DATA -

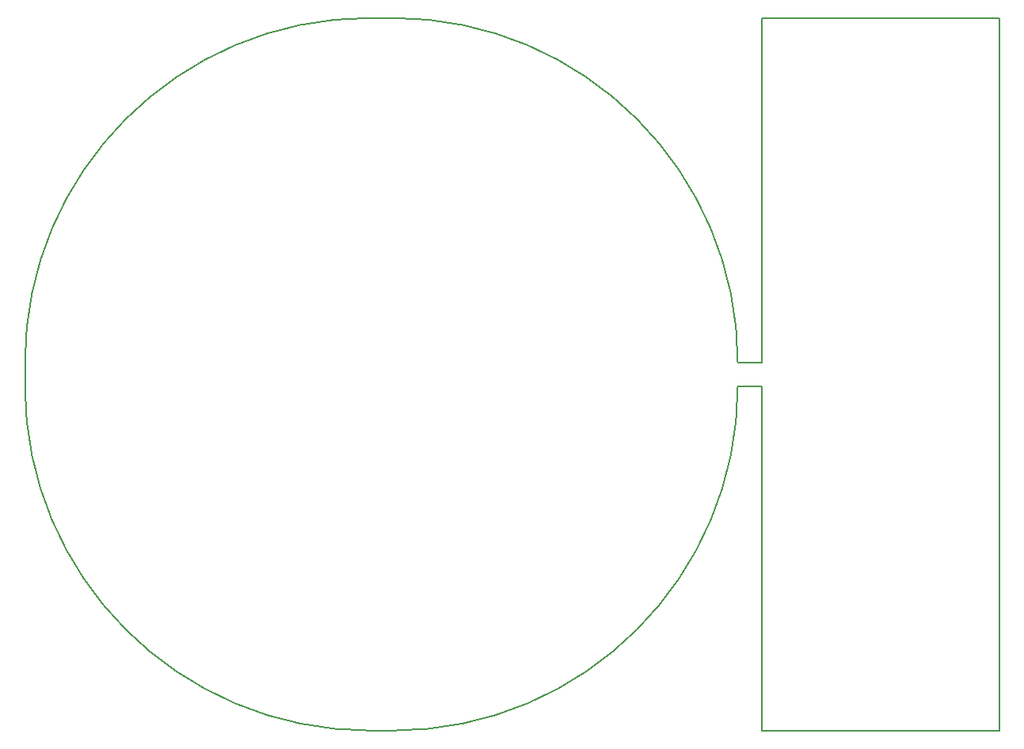
<source format=gbr>
G04 (created by PCBNEW (2013-07-07 BZR 4022)-stable) date 11/9/2013 6:13:17 PM*
%MOIN*%
G04 Gerber Fmt 3.4, Leading zero omitted, Abs format*
%FSLAX34Y34*%
G01*
G70*
G90*
G04 APERTURE LIST*
%ADD10C,0.006*%
%ADD11C,0.005*%
G04 APERTURE END LIST*
G54D10*
G54D11*
X41000Y0D02*
X31000Y0D01*
X41000Y30000D02*
X41000Y0D01*
X31000Y30000D02*
X41000Y30000D01*
X31000Y14500D02*
X30000Y14500D01*
X31000Y0D02*
X31000Y14500D01*
X31000Y15500D02*
X31000Y30000D01*
X30000Y15500D02*
X31000Y15500D01*
X0Y14500D02*
G75*
G03X14500Y0I14500J0D01*
G74*
G01*
X14500Y30000D02*
G75*
G03X0Y15500I0J-14500D01*
G74*
G01*
X15500Y0D02*
G75*
G03X30000Y14500I0J14500D01*
G74*
G01*
X30000Y15500D02*
G75*
G03X15500Y30000I-14500J0D01*
G74*
G01*
X15500Y30000D02*
X14500Y30000D01*
X0Y15500D02*
X0Y14500D01*
X14500Y0D02*
X15500Y0D01*
M02*

</source>
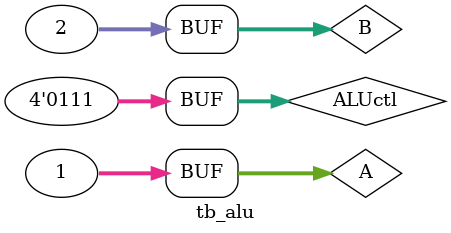
<source format=v>
`timescale 1ns / 1ps


module tb_alu();

    reg [3:0] ALUctl;
    reg [31:0] A, B;
    wire [31:0] ALUOut;
    wire Zero;
    
    alu my_alu(.ALUctl(ALUctl), .A(A), .B(B), .ALUOut(ALUOut), .Zero(Zero));
    
    initial begin
        A = 60;
        B = 60;
        ALUctl = 2;
        #20
        A = 8'hFFFFFFFF;
        B = 8'h0000FFFF;
        ALUctl = 0;
        #20
        A = 8'hFFFF0000;
        B = 8'h0000FFFF;
        ALUctl = 1;
        #20
        A = 60;
        B = 60;
        ALUctl = 6; // Flag Zero==1
        #20
        A = 0;
        B = 0;
        ALUctl = 12;
        #20
        A = 1;
        B = 2;
        ALUctl = 7;    
    end
    
endmodule

</source>
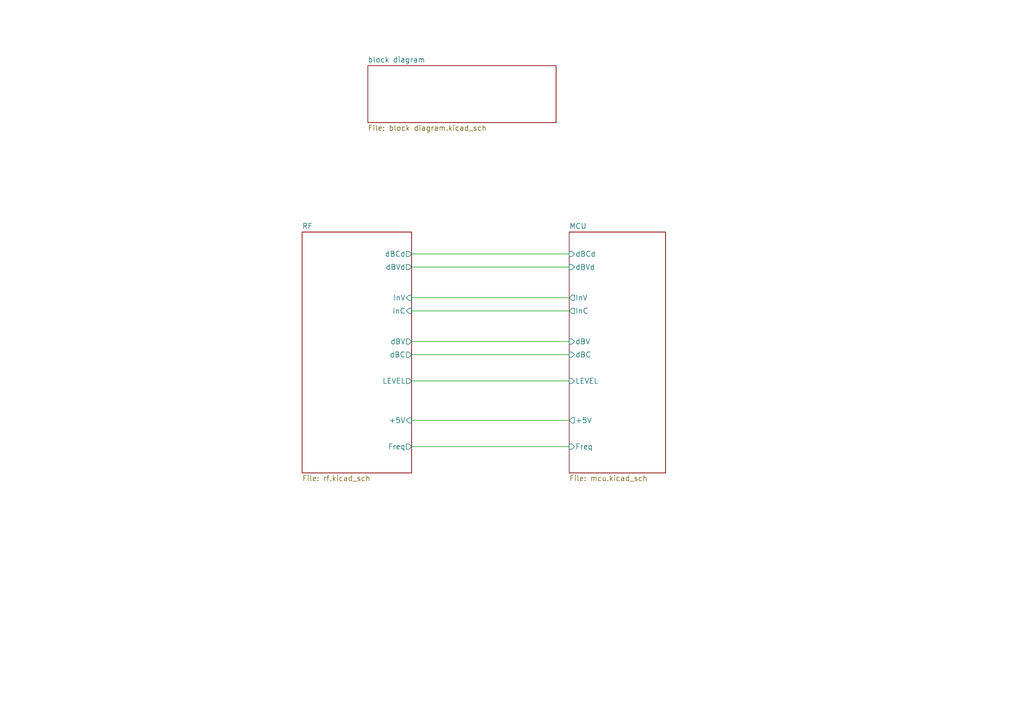
<source format=kicad_sch>
(kicad_sch
	(version 20250114)
	(generator "eeschema")
	(generator_version "9.0")
	(uuid "2cb5ca08-85cf-4c9a-9869-30a88d168464")
	(paper "A4")
	(lib_symbols)
	(wire
		(pts
			(xy 119.38 102.87) (xy 165.1 102.87)
		)
		(stroke
			(width 0)
			(type default)
		)
		(uuid "0c349ce5-9937-4ffe-a998-01a9387b55a8")
	)
	(wire
		(pts
			(xy 165.1 121.92) (xy 119.38 121.92)
		)
		(stroke
			(width 0)
			(type default)
		)
		(uuid "2953b59f-b7fc-47ed-93e7-bad5d89e8c4c")
	)
	(wire
		(pts
			(xy 119.38 73.66) (xy 165.1 73.66)
		)
		(stroke
			(width 0)
			(type default)
		)
		(uuid "7ba24b3d-18d8-40c5-a764-f4d34db7f433")
	)
	(wire
		(pts
			(xy 165.1 86.36) (xy 119.38 86.36)
		)
		(stroke
			(width 0)
			(type default)
		)
		(uuid "8dd4a854-fe6a-4bfd-a0d0-69efe0602751")
	)
	(wire
		(pts
			(xy 119.38 77.47) (xy 165.1 77.47)
		)
		(stroke
			(width 0)
			(type default)
		)
		(uuid "be9b4b99-b357-45af-8935-c6043ab889da")
	)
	(wire
		(pts
			(xy 119.38 99.06) (xy 165.1 99.06)
		)
		(stroke
			(width 0)
			(type default)
		)
		(uuid "d1f42429-1015-4712-8418-bc3958862fc0")
	)
	(wire
		(pts
			(xy 119.38 90.17) (xy 165.1 90.17)
		)
		(stroke
			(width 0)
			(type default)
		)
		(uuid "dc2e244d-5ba3-4a8c-af02-b419eda572f8")
	)
	(wire
		(pts
			(xy 119.38 110.49) (xy 165.1 110.49)
		)
		(stroke
			(width 0)
			(type default)
		)
		(uuid "e60166e5-6235-4b4b-ac2b-f32909dc8fde")
	)
	(wire
		(pts
			(xy 119.38 129.54) (xy 165.1 129.54)
		)
		(stroke
			(width 0)
			(type default)
		)
		(uuid "f6993d6f-f2a7-4f8c-9318-d54ece56f3df")
	)
	(sheet
		(at 165.1 67.31)
		(size 27.94 69.85)
		(exclude_from_sim no)
		(in_bom yes)
		(on_board yes)
		(dnp no)
		(fields_autoplaced yes)
		(stroke
			(width 0)
			(type solid)
		)
		(fill
			(color 0 0 0 0.0000)
		)
		(uuid "00000000-0000-0000-0000-000055199a2c")
		(property "Sheetname" "MCU"
			(at 165.1 66.4714 0)
			(effects
				(font
					(size 1.524 1.524)
				)
				(justify left bottom)
			)
		)
		(property "Sheetfile" "mcu.kicad_sch"
			(at 165.1 137.8462 0)
			(effects
				(font
					(size 1.524 1.524)
				)
				(justify left top)
			)
		)
		(pin "+5V" output
			(at 165.1 121.92 180)
			(uuid "0972e12a-0b54-4cff-9ff8-c7ca56b00075")
			(effects
				(font
					(size 1.524 1.524)
				)
				(justify left)
			)
		)
		(pin "dBV" input
			(at 165.1 99.06 180)
			(uuid "c374b011-b473-4d24-929f-de3454926b27")
			(effects
				(font
					(size 1.524 1.524)
				)
				(justify left)
			)
		)
		(pin "dBC" input
			(at 165.1 102.87 180)
			(uuid "748a6466-43c8-4fe2-92ea-d80d851f0aeb")
			(effects
				(font
					(size 1.524 1.524)
				)
				(justify left)
			)
		)
		(pin "InV" output
			(at 165.1 86.36 180)
			(uuid "850cee9c-186f-4bdb-8548-0713eed6ebdf")
			(effects
				(font
					(size 1.524 1.524)
				)
				(justify left)
			)
		)
		(pin "InC" output
			(at 165.1 90.17 180)
			(uuid "fd358ca4-bc1d-48a8-8c19-01bc0791a42d")
			(effects
				(font
					(size 1.524 1.524)
				)
				(justify left)
			)
		)
		(pin "dBVd" input
			(at 165.1 77.47 180)
			(uuid "2453f894-9cae-4f40-9c24-f6185d170965")
			(effects
				(font
					(size 1.524 1.524)
				)
				(justify left)
			)
		)
		(pin "dBCd" input
			(at 165.1 73.66 180)
			(uuid "fcba18ce-3a9e-4630-b143-2b95133ce4b7")
			(effects
				(font
					(size 1.524 1.524)
				)
				(justify left)
			)
		)
		(pin "LEVEL" input
			(at 165.1 110.49 180)
			(uuid "7e8254ad-145c-4c0a-b298-e5f5a551263c")
			(effects
				(font
					(size 1.524 1.524)
				)
				(justify left)
			)
		)
		(pin "Freq" input
			(at 165.1 129.54 180)
			(uuid "07e5f3cc-9aad-44fa-9464-d782d31dbb26")
			(effects
				(font
					(size 1.524 1.524)
				)
				(justify left)
			)
		)
		(instances
			(project "det-mcu"
				(path "/2cb5ca08-85cf-4c9a-9869-30a88d168464"
					(page "4")
				)
			)
		)
	)
	(sheet
		(at 87.63 67.31)
		(size 31.75 69.85)
		(exclude_from_sim no)
		(in_bom yes)
		(on_board yes)
		(dnp no)
		(fields_autoplaced yes)
		(stroke
			(width 0)
			(type solid)
		)
		(fill
			(color 0 0 0 0.0000)
		)
		(uuid "00000000-0000-0000-0000-000055199a56")
		(property "Sheetname" "RF"
			(at 87.63 66.4714 0)
			(effects
				(font
					(size 1.524 1.524)
				)
				(justify left bottom)
			)
		)
		(property "Sheetfile" "rf.kicad_sch"
			(at 87.63 137.8462 0)
			(effects
				(font
					(size 1.524 1.524)
				)
				(justify left top)
			)
		)
		(pin "InV" input
			(at 119.38 86.36 0)
			(uuid "1bd03ace-0726-48da-9ae3-2adb24db8044")
			(effects
				(font
					(size 1.524 1.524)
				)
				(justify right)
			)
		)
		(pin "InC" input
			(at 119.38 90.17 0)
			(uuid "370ef278-5204-4d23-8a55-0dcb2de6d6e7")
			(effects
				(font
					(size 1.524 1.524)
				)
				(justify right)
			)
		)
		(pin "Freq" output
			(at 119.38 129.54 0)
			(uuid "84e1b774-3199-4847-8726-7afcb08aa4cb")
			(effects
				(font
					(size 1.524 1.524)
				)
				(justify right)
			)
		)
		(pin "dBV" output
			(at 119.38 99.06 0)
			(uuid "4114d5f7-40ca-4c82-970b-82a41a996e40")
			(effects
				(font
					(size 1.524 1.524)
				)
				(justify right)
			)
		)
		(pin "dBC" output
			(at 119.38 102.87 0)
			(uuid "bb0c9fa9-5b22-4b6e-a8b4-a0f5f6305514")
			(effects
				(font
					(size 1.524 1.524)
				)
				(justify right)
			)
		)
		(pin "+5V" input
			(at 119.38 121.92 0)
			(uuid "209e31b0-01be-41e9-af0c-1e127c91ed92")
			(effects
				(font
					(size 1.524 1.524)
				)
				(justify right)
			)
		)
		(pin "dBVd" output
			(at 119.38 77.47 0)
			(uuid "b8da3ee1-d8a7-4f3f-9387-146b71b03c00")
			(effects
				(font
					(size 1.524 1.524)
				)
				(justify right)
			)
		)
		(pin "dBCd" output
			(at 119.38 73.66 0)
			(uuid "c920f9c4-edbc-4d97-bd1d-d14e3de8ca4b")
			(effects
				(font
					(size 1.524 1.524)
				)
				(justify right)
			)
		)
		(pin "LEVEL" output
			(at 119.38 110.49 0)
			(uuid "51413e06-c2d5-45cf-90ea-b13164fce5f0")
			(effects
				(font
					(size 1.524 1.524)
				)
				(justify right)
			)
		)
		(instances
			(project "det-mcu"
				(path "/2cb5ca08-85cf-4c9a-9869-30a88d168464"
					(page "2")
				)
			)
		)
	)
	(sheet
		(at 106.68 19.05)
		(size 54.61 16.51)
		(exclude_from_sim no)
		(in_bom yes)
		(on_board yes)
		(dnp no)
		(fields_autoplaced yes)
		(stroke
			(width 0)
			(type solid)
		)
		(fill
			(color 0 0 0 0.0000)
		)
		(uuid "00000000-0000-0000-0000-00005571e2a3")
		(property "Sheetname" "block diagram"
			(at 106.68 18.2114 0)
			(effects
				(font
					(size 1.524 1.524)
				)
				(justify left bottom)
			)
		)
		(property "Sheetfile" "block diagram.kicad_sch"
			(at 106.68 36.2462 0)
			(effects
				(font
					(size 1.524 1.524)
				)
				(justify left top)
			)
		)
		(instances
			(project "det-mcu"
				(path "/2cb5ca08-85cf-4c9a-9869-30a88d168464"
					(page "3")
				)
			)
		)
	)
	(sheet_instances
		(path "/"
			(page "1")
		)
	)
	(embedded_fonts no)
)

</source>
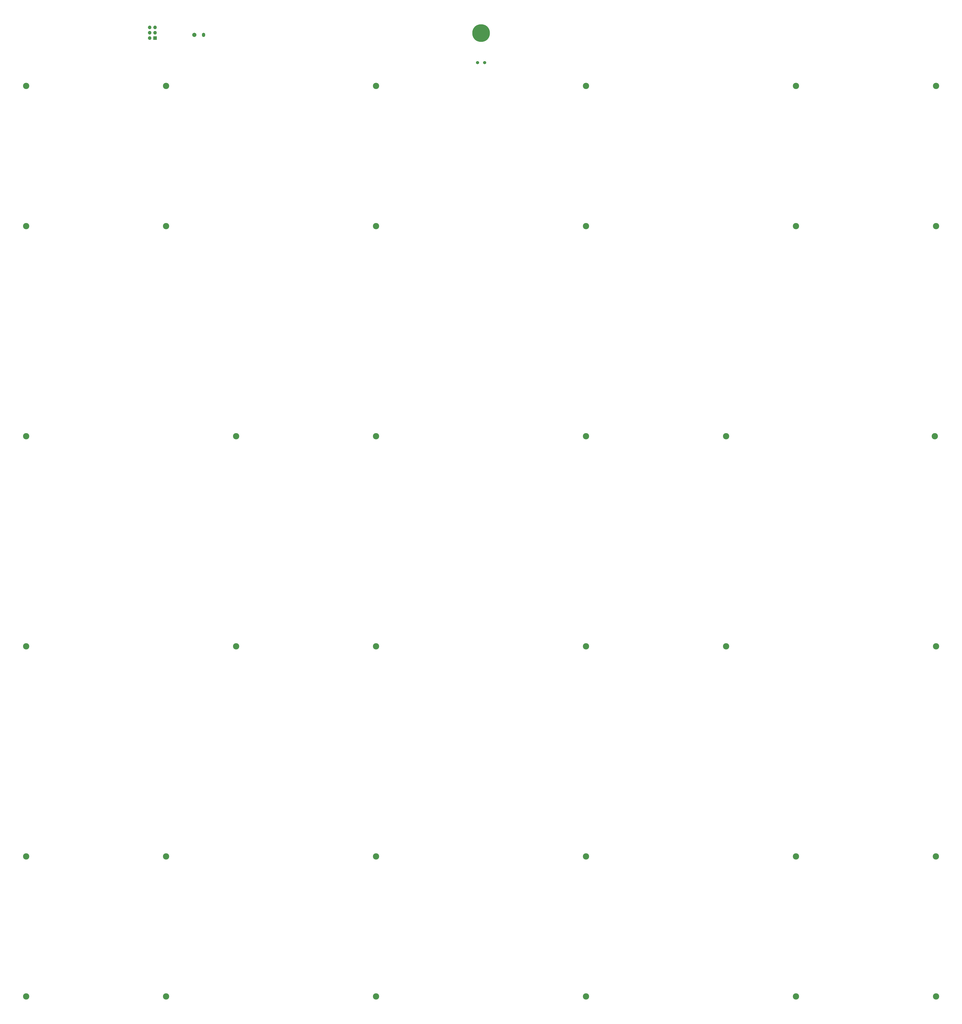
<source format=gbs>
%TF.GenerationSoftware,KiCad,Pcbnew,(6.0.0)*%
%TF.CreationDate,2023-08-02T11:37:25+02:00*%
%TF.ProjectId,backpannel_pcb_13x13_big,6261636b-7061-46e6-9e65-6c5f7063625f,rev?*%
%TF.SameCoordinates,Original*%
%TF.FileFunction,Soldermask,Bot*%
%TF.FilePolarity,Negative*%
%FSLAX46Y46*%
G04 Gerber Fmt 4.6, Leading zero omitted, Abs format (unit mm)*
G04 Created by KiCad (PCBNEW (6.0.0)) date 2023-08-02 11:37:25*
%MOMM*%
%LPD*%
G01*
G04 APERTURE LIST*
%ADD10C,3.000000*%
%ADD11O,1.500000X2.000000*%
%ADD12C,2.000000*%
%ADD13C,8.400000*%
%ADD14R,1.700000X1.700000*%
%ADD15O,1.700000X1.700000*%
%ADD16C,1.500000*%
G04 APERTURE END LIST*
D10*
%TO.C,REF\u002A\u002A*%
X499999650Y-512480360D03*
%TD*%
D11*
%TO.C,J2*%
X417900000Y-321500000D03*
D12*
X413500000Y-321500000D03*
%TD*%
D10*
%TO.C,REF\u002A\u002A*%
X399999660Y-779147000D03*
%TD*%
%TO.C,REF\u002A\u002A*%
X399999660Y-412480370D03*
%TD*%
%TO.C,REF\u002A\u002A*%
X599999640Y-779147000D03*
%TD*%
%TO.C,REF\u002A\u002A*%
X333333330Y-345790000D03*
%TD*%
%TO.C,REF\u002A\u002A*%
X699999630Y-779147000D03*
%TD*%
%TO.C,REF\u002A\u002A*%
X333333000Y-412480370D03*
%TD*%
%TO.C,REF\u002A\u002A*%
X499999650Y-712480340D03*
%TD*%
%TO.C,REF\u002A\u002A*%
X499999650Y-612480350D03*
%TD*%
%TO.C,REF\u002A\u002A*%
X599999640Y-512480360D03*
%TD*%
%TO.C,REF\u002A\u002A*%
X766666290Y-612480350D03*
%TD*%
%TO.C,REF\u002A\u002A*%
X599999640Y-345813710D03*
%TD*%
%TO.C,REF\u002A\u002A*%
X333333000Y-712480340D03*
%TD*%
%TO.C,REF\u002A\u002A*%
X433332990Y-512480360D03*
%TD*%
%TO.C,REF\u002A\u002A*%
X766666290Y-412480370D03*
%TD*%
%TO.C,REF\u002A\u002A*%
X499999650Y-345813710D03*
%TD*%
D13*
%TO.C,REF\u002A\u002A*%
X549990000Y-320700000D03*
%TD*%
D10*
%TO.C,REF\u002A\u002A*%
X499999650Y-779147000D03*
%TD*%
%TO.C,REF\u002A\u002A*%
X433332990Y-612480350D03*
%TD*%
%TO.C,REF\u002A\u002A*%
X699999630Y-712480340D03*
%TD*%
%TO.C,REF\u002A\u002A*%
X599999640Y-612480350D03*
%TD*%
%TO.C,REF\u002A\u002A*%
X333333000Y-779147000D03*
%TD*%
%TO.C,REF\u002A\u002A*%
X399999660Y-345813710D03*
%TD*%
%TO.C,REF\u002A\u002A*%
X599999640Y-712480340D03*
%TD*%
%TO.C,REF\u002A\u002A*%
X766600000Y-712500000D03*
%TD*%
%TO.C,REF\u002A\u002A*%
X333333000Y-512480360D03*
%TD*%
%TO.C,REF\u002A\u002A*%
X699999630Y-412480370D03*
%TD*%
%TO.C,REF\u002A\u002A*%
X333333000Y-612480350D03*
%TD*%
%TO.C,REF\u002A\u002A*%
X499999650Y-412480370D03*
%TD*%
%TO.C,REF\u002A\u002A*%
X766100000Y-512480360D03*
%TD*%
D14*
%TO.C,J1*%
X394770000Y-323040000D03*
D15*
X392230000Y-323040000D03*
X394770000Y-320500000D03*
X392230000Y-320500000D03*
X394770000Y-317960000D03*
X392230000Y-317960000D03*
%TD*%
D10*
%TO.C,REF\u002A\u002A*%
X699999630Y-345813710D03*
%TD*%
%TO.C,REF\u002A\u002A*%
X399999660Y-712480340D03*
%TD*%
%TO.C,REF\u002A\u002A*%
X766666290Y-345813710D03*
%TD*%
%TO.C,REF\u002A\u002A*%
X666666300Y-612480350D03*
%TD*%
%TO.C,REF\u002A\u002A*%
X599999640Y-412480370D03*
%TD*%
%TO.C,REF\u002A\u002A*%
X766666290Y-779147000D03*
%TD*%
D16*
%TO.C,R2*%
X548312200Y-334752600D03*
X551712200Y-334752600D03*
%TD*%
D10*
%TO.C,REF\u002A\u002A*%
X666666300Y-512480360D03*
%TD*%
M02*

</source>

ASSIGNED TASK - Your answer should consist of each line above in which "LIST" appears.

SOLUTION TO THIS TASK -
G04 APERTURE LIST*
G04 APERTURE END LIST*
G04 APERTURE LIST*
G04 APERTURE END LIST*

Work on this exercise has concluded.